= Exercise aim =
What you return must match the entries exactly, except that the pictures are gone.

= Study material =

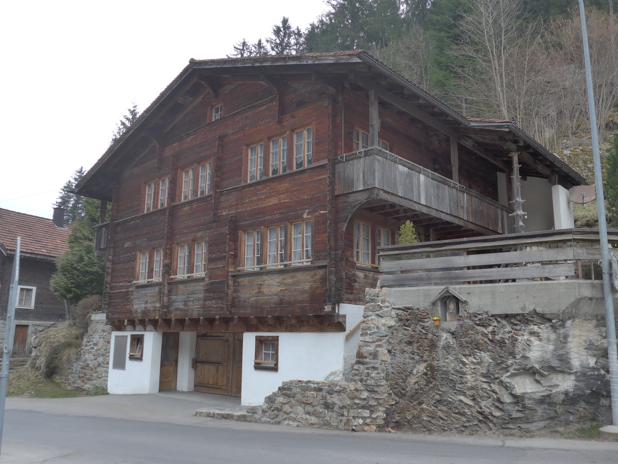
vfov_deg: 48.2
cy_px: 232
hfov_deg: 61.7
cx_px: 309
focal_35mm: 29
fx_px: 518
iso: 160
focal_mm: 6
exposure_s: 1/640
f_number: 2.2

= Output =
vfov_deg: 48.2
cy_px: 232
hfov_deg: 61.7
cx_px: 309
focal_35mm: 29
fx_px: 518
iso: 160
focal_mm: 6
exposure_s: 1/640
f_number: 2.2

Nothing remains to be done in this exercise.